Failed lemmatization

49 Views Asked by At

I'm trying to lemmatize german texts which are in a dataframe. I use german library to succesfully handle with specific grammatic structure: https://github.com/jfilter/german-preprocessing

My code:

from german import preprocess

df = pd.read_csv('Afd.csv', sep=',')

Lemma = open('MessageAFD_lemma.txt', 'w')
for i in df['message']:
    preprocess (i, remove_stop=True)
    Lemma.write(i)
Lemma.close()

The process of lemmatization goes successfully, there's no any error in the terminal, but openning the file "MessageAFD_lemma.txt", I get this : (nothing was lemmatized)

The expected result is like:

Input:

preprocess(['Johpannes war einer von vielen guten Schülern.', 'Julia trinkt gern Tee.'], remove_stop=True)

Output: ['johannes gut schüler', 'julia trinken tee']

What goes wrong?

1

There are 1 best solutions below

3
BoppreH On BEST ANSWER

The preprocess function returns a copy of the texts, instead of modifying the input. So you need to write the result of preprocess to the file, not the original i messages.

Furthermore, preprocess accepts a list of texts to process, so you must wrap your message in [message], and extract the single result from the returned list with result, = ...
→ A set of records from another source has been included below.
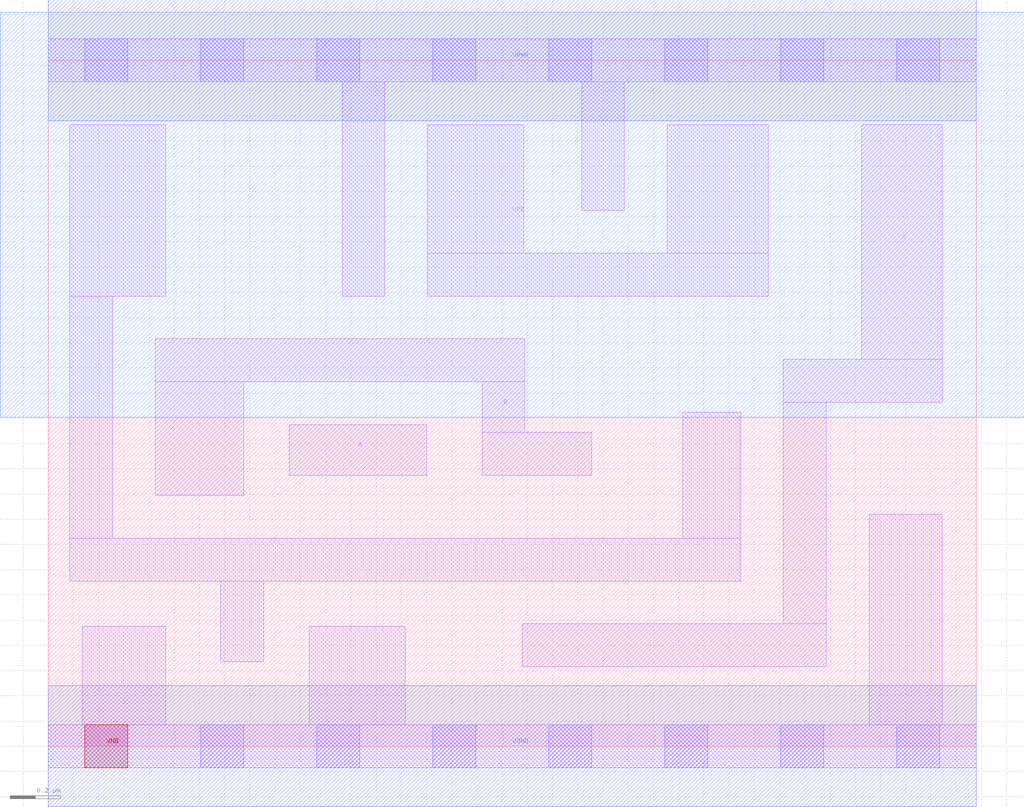
<source format=lef>
# Copyright 2020 The SkyWater PDK Authors
#
# Licensed under the Apache License, Version 2.0 (the "License");
# you may not use this file except in compliance with the License.
# You may obtain a copy of the License at
#
#     https://www.apache.org/licenses/LICENSE-2.0
#
# Unless required by applicable law or agreed to in writing, software
# distributed under the License is distributed on an "AS IS" BASIS,
# WITHOUT WARRANTIES OR CONDITIONS OF ANY KIND, either express or implied.
# See the License for the specific language governing permissions and
# limitations under the License.
#
# SPDX-License-Identifier: Apache-2.0

VERSION 5.7 ;
  NOWIREEXTENSIONATPIN ON ;
  DIVIDERCHAR "/" ;
  BUSBITCHARS "[]" ;
PROPERTYDEFINITIONS
  MACRO maskLayoutSubType STRING ;
  MACRO prCellType STRING ;
  MACRO originalViewName STRING ;
END PROPERTYDEFINITIONS
MACRO sky130_fd_sc_hdll__xor2_1
  CLASS CORE ;
  FOREIGN sky130_fd_sc_hdll__xor2_1 ;
  ORIGIN  0.000000  0.000000 ;
  SIZE  3.680000 BY  2.720000 ;
  SYMMETRY X Y R90 ;
  SITE unithd ;
  PIN A
    ANTENNAGATEAREA  0.555000 ;
    DIRECTION INPUT ;
    USE SIGNAL ;
    PORT
      LAYER li1 ;
        RECT 0.955000 1.075000 1.500000 1.275000 ;
    END
  END A
  PIN B
    ANTENNAGATEAREA  0.555000 ;
    DIRECTION INPUT ;
    USE SIGNAL ;
    PORT
      LAYER li1 ;
        RECT 0.425000 0.995000 0.775000 1.445000 ;
        RECT 0.425000 1.445000 1.890000 1.615000 ;
        RECT 1.720000 1.075000 2.155000 1.245000 ;
        RECT 1.720000 1.245000 1.890000 1.445000 ;
    END
  END B
  PIN VNB
    PORT
      LAYER pwell ;
        RECT 0.145000 -0.085000 0.315000 0.085000 ;
    END
  END VNB
  PIN VPB
    PORT
      LAYER nwell ;
        RECT -0.190000 1.305000 3.870000 2.910000 ;
    END
  END VPB
  PIN X
    ANTENNADIFFAREA  0.996000 ;
    DIRECTION OUTPUT ;
    USE SIGNAL ;
    PORT
      LAYER li1 ;
        RECT 1.880000 0.315000 3.085000 0.485000 ;
        RECT 2.915000 0.485000 3.085000 1.365000 ;
        RECT 2.915000 1.365000 3.545000 1.535000 ;
        RECT 3.225000 1.535000 3.545000 2.465000 ;
    END
  END X
  PIN VGND
    DIRECTION INOUT ;
    USE GROUND ;
    PORT
      LAYER met1 ;
        RECT 0.000000 -0.240000 3.680000 0.240000 ;
    END
  END VGND
  PIN VPWR
    DIRECTION INOUT ;
    USE POWER ;
    PORT
      LAYER met1 ;
        RECT 0.000000 2.480000 3.680000 2.960000 ;
    END
  END VPWR
  OBS
    LAYER li1 ;
      RECT 0.000000 -0.085000 3.680000 0.085000 ;
      RECT 0.000000  2.635000 3.680000 2.805000 ;
      RECT 0.085000  0.655000 2.745000 0.825000 ;
      RECT 0.085000  0.825000 0.255000 1.785000 ;
      RECT 0.085000  1.785000 0.465000 2.465000 ;
      RECT 0.135000  0.085000 0.465000 0.475000 ;
      RECT 0.685000  0.335000 0.855000 0.655000 ;
      RECT 1.035000  0.085000 1.415000 0.475000 ;
      RECT 1.165000  1.785000 1.335000 2.635000 ;
      RECT 1.505000  1.785000 2.855000 1.955000 ;
      RECT 1.505000  1.955000 1.885000 2.465000 ;
      RECT 2.115000  2.125000 2.285000 2.635000 ;
      RECT 2.455000  1.955000 2.855000 2.465000 ;
      RECT 2.515000  0.825000 2.745000 1.325000 ;
      RECT 3.255000  0.085000 3.545000 0.920000 ;
    LAYER mcon ;
      RECT 0.145000 -0.085000 0.315000 0.085000 ;
      RECT 0.145000  2.635000 0.315000 2.805000 ;
      RECT 0.605000 -0.085000 0.775000 0.085000 ;
      RECT 0.605000  2.635000 0.775000 2.805000 ;
      RECT 1.065000 -0.085000 1.235000 0.085000 ;
      RECT 1.065000  2.635000 1.235000 2.805000 ;
      RECT 1.525000 -0.085000 1.695000 0.085000 ;
      RECT 1.525000  2.635000 1.695000 2.805000 ;
      RECT 1.985000 -0.085000 2.155000 0.085000 ;
      RECT 1.985000  2.635000 2.155000 2.805000 ;
      RECT 2.445000 -0.085000 2.615000 0.085000 ;
      RECT 2.445000  2.635000 2.615000 2.805000 ;
      RECT 2.905000 -0.085000 3.075000 0.085000 ;
      RECT 2.905000  2.635000 3.075000 2.805000 ;
      RECT 3.365000 -0.085000 3.535000 0.085000 ;
      RECT 3.365000  2.635000 3.535000 2.805000 ;
  END
  PROPERTY maskLayoutSubType "abstract" ;
  PROPERTY prCellType "standard" ;
  PROPERTY originalViewName "layout" ;
END sky130_fd_sc_hdll__xor2_1
END LIBRARY

</source>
from german import preprocess

df = pd.read_csv('Afd.csv', sep=',')

Lemma = open('MessageAFD_lemma.txt', 'w')
for message in df['message']:
    result, = preprocess([message], remove_stop=True)
    Lemma.write(result)
Lemma.close()

# Or, to process all messages in one go:
with open('MessageAFD_lemma.txt', 'w') as f:
    for result in preprocess(df['message'], remove_stop=True):
        f.write(result)